Cloud Computing in the House Draft FY 2025 National Defense Authorization Act
Published: June 20, 2024
Federal Market AnalysisCloud ComputingDEFENSEInformation TechnologyNational Defense Authorization ActPolicy and Legislation
The House's draft National Defense Authorization Act for Fiscal Year 2025 contains a number of provisions relevant to the federal cloud market.
Last week’s post took a look at significant contracting provisions in the full draft of the National Defense Authorization Act (NDAA) for fiscal year 2025 (H.R. 8070) that the House of Representatives recently passed. Readers looking for that post can find it here.
This week’s post focuses on the provisions related to cloud computing. Should these provisions survive the reconciliation process with the Senate’s version of the bill, a couple of them could spur investments of interest to industry. Where applicable, I’ve added an analyst comment concerning the possibility of a contract requirement being developed.
Section 566 directs the Department of Defense to establish a pilot program for a secure, mobile personal health record for members of the armed forces participating in the transition assistance program. It requires that the pilot is accessible to the Department of Veterans Affairs, is web-based, and uses cloud-based record storage for the program.
Analyst Comment – The pilot project required for Section 566 looks like a good candidate for the award of an Other Transaction Agreement (OTA).
Section 1504 requires an inventory of the cloud computing capabilities currently in use by the DOD. It directs the DOD’s Chief Information Officer to produce a roadmap for the department that lists cloud computing capabilities, environments, architectures and systems currently in use and pending development.
Section 1512 directs the Secretary of Defense to submit to congressional defense committees a strategy for improving cooperation on air and missile defense between the DOD and U.S. allies in the Middle East by standing up a new Joint Partner-Sharing Network capability.
Analyst Comment – This section requires the DOD to leverage a multi-cloud environment for the new information sharing capability.
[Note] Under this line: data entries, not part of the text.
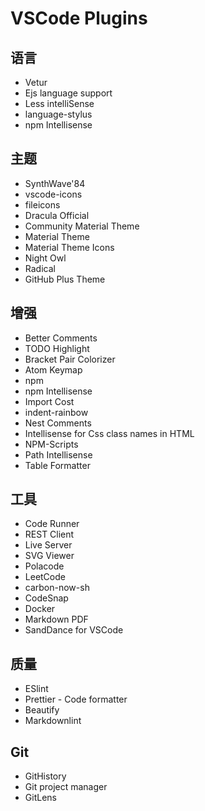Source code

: # VSCode Plugins

## 语言

* Vetur
* Ejs language support
* Less intelliSense
* language-stylus
* npm Intellisense

## 主题

* SynthWave'84
* vscode-icons
* fileicons
* Dracula Official
* Community Material Theme
* Material Theme
* Material Theme Icons
* Night Owl
* Radical
* GitHub Plus Theme

## 增强

* Better Comments
* TODO Highlight
* Bracket Pair Colorizer
* Atom Keymap
* npm
* npm Intellisense
* Import Cost
* indent-rainbow
* Nest Comments
* Intellisense for Css class names in HTML
* NPM-Scripts
* Path Intellisense
* Table Formatter

## 工具

* Code Runner
* REST Client
* Live Server
* SVG Viewer
* Polacode
* LeetCode
* carbon-now-sh
* CodeSnap
* Docker
* Markdown PDF
* SandDance for VSCode

## 质量

* ESlint
* Prettier - Code formatter
* Beautify
* Markdownlint

## Git

* GitHistory
* Git project manager
* GitLens
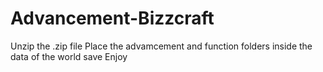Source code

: # Advancement-Bizzcraft
Unzip the .zip file
Place the advamcement and function folders inside the data of the world save
Enjoy
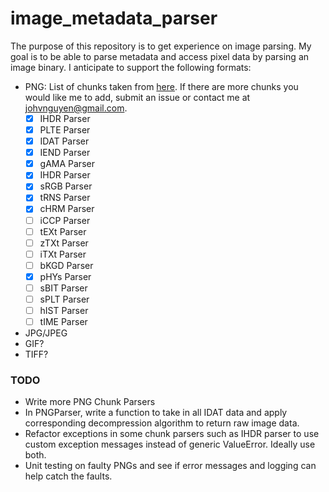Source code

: # image_metadata_parser

The purpose of this repository is to get experience on image parsing. My goal is to be able to parse metadata and access pixel data by parsing an image binary.
I anticipate to support the following formats:
- PNG: List of chunks taken from [here](http://www.libpng.org/pub/png/spec/1.2/PNG-Chunks.html). If there are more chunks you would like me to add, submit an issue or contact me at <johvnguyen@gmail.com>.
	- [x] IHDR Parser
	- [x] PLTE Parser
	- [x] IDAT Parser
	- [x] IEND Parser
	- [x] gAMA Parser
	- [x] IHDR Parser
	- [x] sRGB Parser
	- [x] tRNS Parser
	- [x] cHRM Parser
	- [ ] iCCP Parser
	- [ ] tEXt Parser
	- [ ] zTXt Parser
	- [ ] iTXt Parser
	- [ ] bKGD Parser
	- [x] pHYs Parser
	- [ ] sBIT Parser
	- [ ] sPLT Parser
	- [ ] hIST Parser
	- [ ] tIME Parser

- JPG/JPEG
- GIF?
- TIFF?


### TODO
- Write more PNG Chunk Parsers
- In PNGParser, write a function to take in all IDAT data and apply corresponding decompression algorithm to return raw image data.
- Refactor exceptions in some chunk parsers such as IHDR parser to use custom exception messages instead of generic ValueError. Ideally use both.
- Unit testing on faulty PNGs and see if error messages and logging can help catch the faults.
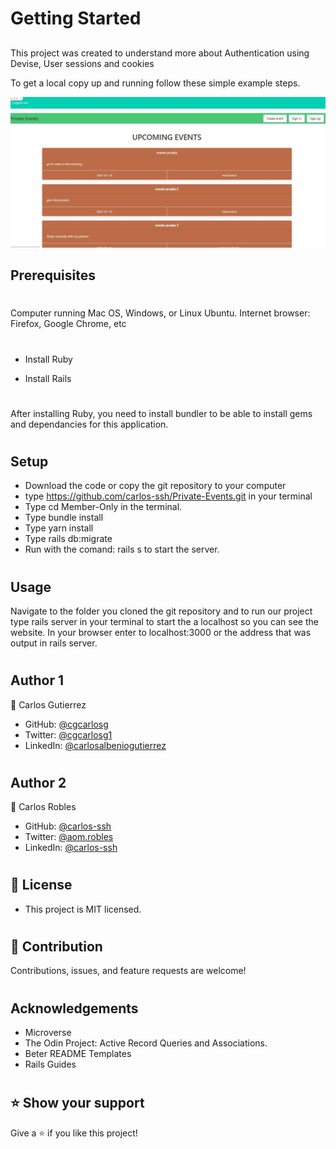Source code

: # Getting Started
##

This project was created to understand more about  Authentication using Devise, User sessions and cookies

To get a local copy up and running follow these simple example steps.

![project](https://github.com/carlos-ssh/Private-Events/blob/feats/app/assets/images/screenshot.jpg)

## Prerequisites
#

Computer running Mac OS, Windows, or Linux Ubuntu. Internet browser: Firefox, Google Chrome, etc
#

- Install Ruby

- Install Rails
#

After installing Ruby, you need to install bundler to be able to install gems and dependancies for this application.
#

## Setup
- Download the code or copy the git repository to your computer
- type https://github.com/carlos-ssh/Private-Events.git in your terminal
- Type cd Member-Only in the terminal.
- Type bundle install
- Type yarn install
- Type rails db:migrate
- Run with the comand: rails s to start the server.
#

## Usage
Navigate to the folder you cloned the git repository and to run our project type rails server in your terminal to start the a localhost so you can see the website. In your browser enter to localhost:3000 or the address that was output in rails server.
#

## Author 1
👤  Carlos Gutierrez

- GitHub:  [@cgcarlosg](https://github.com/cgcarlosg)
- Twitter: [@cgcarlosg1](https://twitter.com/cgcarlosg1)
- LinkedIn: [@carlosalbeniogutierrez](www.linkedin.com/in/carlosalbeniogutierrez)
#

## Author 2
👤 Carlos Robles

- GitHub: [@carlos-ssh](https://github.com/carlos-ssh)
- Twitter: [@aom.robles](https://twitter.com/aom.robles)
- LinkedIn: [@carlos-ssh](www.linkedin.com/in/carlos-ssh)
#

 ## 📝 License 
- This project is MIT licensed.
#

## 🤝 Contribution
Contributions, issues, and feature requests are welcome!
#

## Acknowledgements
- Microverse
- The Odin Project: Active Record Queries and Associations.
- Beter README Templates
- Rails Guides
#

## ⭐ Show your support
Give a ⭐️ if you like this project!
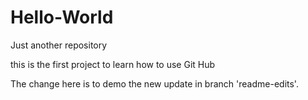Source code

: # Hello-World
Just another repository


this is the first project to learn how to use Git Hub

The change here is to demo the new update in branch 'readme-edits'. 
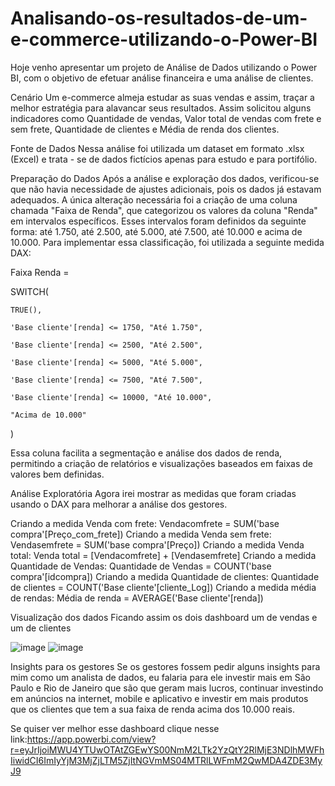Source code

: # Analisando-os-resultados-de-um-e-commerce-utilizando-o-Power-BI
Hoje venho apresentar um projeto de Análise de Dados utilizando o Power BI, com o objetivo de efetuar análise financeira e uma análise de clientes.



Cenário
Um e-commerce almeja estudar as suas vendas e assim, traçar a melhor estratégia para alavancar seus resultados. Assim solicitou alguns indicadores como Quantidade de vendas, Valor total de vendas com frete e sem frete, Quantidade de clientes e Média de renda dos clientes.

Fonte de Dados
Nessa análise foi utilizada um dataset em formato .xlsx (Excel) e trata - se de dados fictícios apenas para estudo e para portifólio.

Preparação do Dados
Após a análise e exploração dos dados, verificou-se que não havia necessidade de ajustes adicionais, pois os dados já estavam adequados. A única alteração necessária foi a criação de uma coluna chamada "Faixa de Renda", que categorizou os valores da coluna "Renda" em intervalos específicos. Esses intervalos foram definidos da seguinte forma: até 1.750, até 2.500, até 5.000, até 7.500, até 10.000 e acima de 10.000. Para implementar essa classificação, foi utilizada a seguinte medida DAX:

Faixa Renda = 

SWITCH(

    TRUE(),

    'Base cliente'[renda] <= 1750, "Até 1.750",

    'Base cliente'[renda] <= 2500, "Até 2.500",

    'Base cliente'[renda] <= 5000, "Até 5.000",

    'Base cliente'[renda] <= 7500, "Até 7.500",

    'Base cliente'[renda] <= 10000, "Até 10.000",

    "Acima de 10.000"

)

Essa coluna facilita a segmentação e análise dos dados de renda, permitindo a criação de relatórios e visualizações baseados em faixas de valores bem definidas.



Análise Exploratória
Agora irei mostrar as medidas que foram criadas usando o DAX para melhorar a análise dos gestores.

Criando a medida Venda com frete:
Vendacomfrete = SUM('base compra'[Preço_com_frete])
Criando a medida Venda sem frete:
Vendasemfrete = SUM('base compra'[Preço])
Criando a medida Venda total:
Venda total = [Vendacomfrete] + [Vendasemfrete]
Criando a medida Quantidade de Vendas:
Quantidade de Vendas = COUNT('base compra'[idcompra])
Criando a medida Quantidade de clientes:
Quantidade de clientes = COUNT('Base cliente'[cliente_Log])
Criando a medida média de rendas:
Média de renda = AVERAGE('Base cliente'[renda])

Visualização dos dados
Ficando assim os dois dashboard um de vendas e um de clientes

![image](https://github.com/user-attachments/assets/13df46ff-107c-4a01-a0f1-116a9500a014)
![image](https://github.com/user-attachments/assets/da3adf9d-f518-4ab9-ba13-547e8748dd71)



Insights para os gestores
Se os gestores fossem pedir alguns insights para mim como um analista de dados, eu falaria para ele investir mais em São Paulo e Rio de Janeiro que são que geram mais lucros, continuar investindo em anúncios na internet, mobile e aplicativo e investir em mais produtos que os clientes que tem a sua faixa de renda acima dos 10.000 reais.

Se quiser ver melhor esse dashboard clique nesse link:https://app.powerbi.com/view?r=eyJrIjoiMWU4YTUwOTAtZGEwYS00NmM2LTk2YzQtY2RlMjE3NDlhMWFhIiwidCI6ImIyYjM3MjZjLTM5ZjItNGVmMS04MTRlLWFmM2QwMDA4ZDE3MyJ9
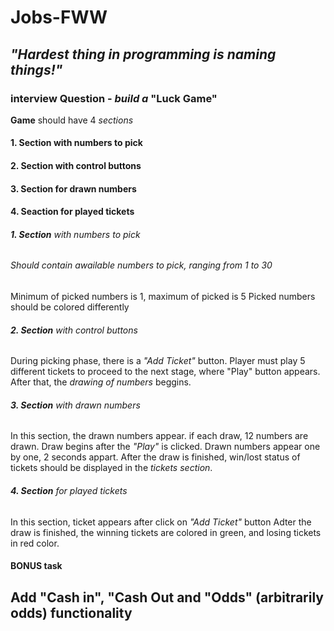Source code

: # Jobs-FWW
*"Hardest thing in programming is naming things!"*
---

### interview Question - *build a* **"Luck Game"**

**Game** should have 4 *sections*

#### 1. Section with numbers to pick
#### 2. Section with control buttons
#### 3. Section for drawn numbers
#### 4. Seaction for played tickets

###### **1. Section** with numbers to pick
###### Should contain awailable numbers to pick, ranging from 1 to 30
Minimum of picked numbers is 1, maximum of picked is 5
Picked numbers should be colored differently

###### **2. Section** with control buttons
During picking phase, there is a *"Add Ticket"* button.
Player must play 5 different tickets to proceed to the next stage, where "Play" button appears.
After that, the *drawing of numbers* beggins.

###### **3. Section** with drawn numbers
In this section, the drawn numbers appear.
if each draw, 12 numbers are drawn.
Draw begins after the *"Play"* is clicked.
Drawn numbers appear one by one, 2 seconds appart.
After the draw is finished, win/lost status of tickets should be displayed in the *tickets section*.

###### **4. Section** for played tickets
In this section, ticket appears after click on *"Add Ticket"* button
Adter the draw is finished, the winning tickets are colored in green, and losing tickets in red color.

#### BONUS task
Add "Cash in", "Cash Out and "Odds" (arbitrarily odds) functionality
---





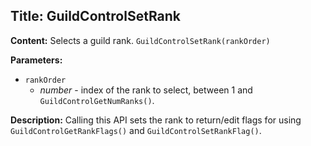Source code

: ## Title: GuildControlSetRank

**Content:**
Selects a guild rank.
`GuildControlSetRank(rankOrder)`

**Parameters:**
- `rankOrder`
  - *number* - index of the rank to select, between 1 and `GuildControlGetNumRanks()`.

**Description:**
Calling this API sets the rank to return/edit flags for using `GuildControlGetRankFlags()` and `GuildControlSetRankFlag()`.
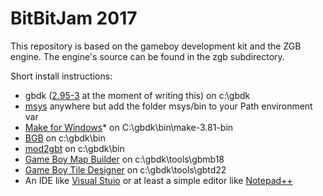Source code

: # BitBitJam 2017

This repository is based on the gameboy development kit and the ZGB engine.
The engine's source can be found in the zgb subdirectory.

Short install instructions:
- gbdk ([2.95-3](https://sourceforge.net/projects/gbdk/files/gbdk-win32/2.95-3/) at the moment of writing this) on c:\gbdk
- [msys](https://sourceforge.net/projects/mingw-w64/files/External%20binary%20packages%20%28Win64%20hosted%29/MSYS%20%2832-bit%29/MSYS-20111123.zip/download) anywhere but add the folder msys/bin to your Path environment var
- [Make for Windows](http://gnuwin32.sourceforge.net/packages/make.htm)* on C:\gbdk\bin\make-3.81-bin
- [BGB](http://bgb.bircd.org/) on c:\gbdk\bin
- [mod2gbt](https://github.com/AntonioND/gbt-player/raw/master/legacy_gbdk/mod2gbt/mod2gbt.exe) on c:\gbdk\bin
- [Game Boy Map Builder](http://www.devrs.com/gb/hmgd/gbmb.html) on c:\gbdk\tools\gbmb18
- [Game Boy Tile Designer](http://www.devrs.com/gb/hmgd/gbtd.html) on c:\gbdk\tools\gbtd22
- An IDE like [Visual Stuio](https://www.visualstudio.com) or at least a simple editor like [Notepad++](https://notepad-plus-plus.org/)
The environment DOD chooses is likely to be one offered by the Joint Warfighting Cloud Capability (JWCC) providers, so this requirement, should it survive past bill reconciliation, will probably appear as a task order for JWCC vendors.
Section 1522 on the modernization of the DOD’s authorization to operate (ATO) Processes calls for DOD officials to presume that a cloud-based platform, service, or application which has already been accredited by another authorizing official, is secure and viable for reuse.
Analyst Comment – The House appears to understand that the additional controls DOD uses to issue ATOs for cloud solutions can greatly increase the time and expense related to the review and certification process. This section would implement a “certify once, use multiple times” approach to ATOs similar to that used by the FedRAMP program without watering down the DOD’s security protocols.
Section 1606 requests that any future hybrid space architectures (HSAs) developed by the DOD are cloud-based.
Analyst Comment – This provision is unnecessary and will probably be scrapped given the fact that the DOD has been developing a cloud-based hybrid space architecture since FY 2022. It awarded two OTAs for a prototype HSA in FY 2022 and spent almost $20M on the project in FY 2023.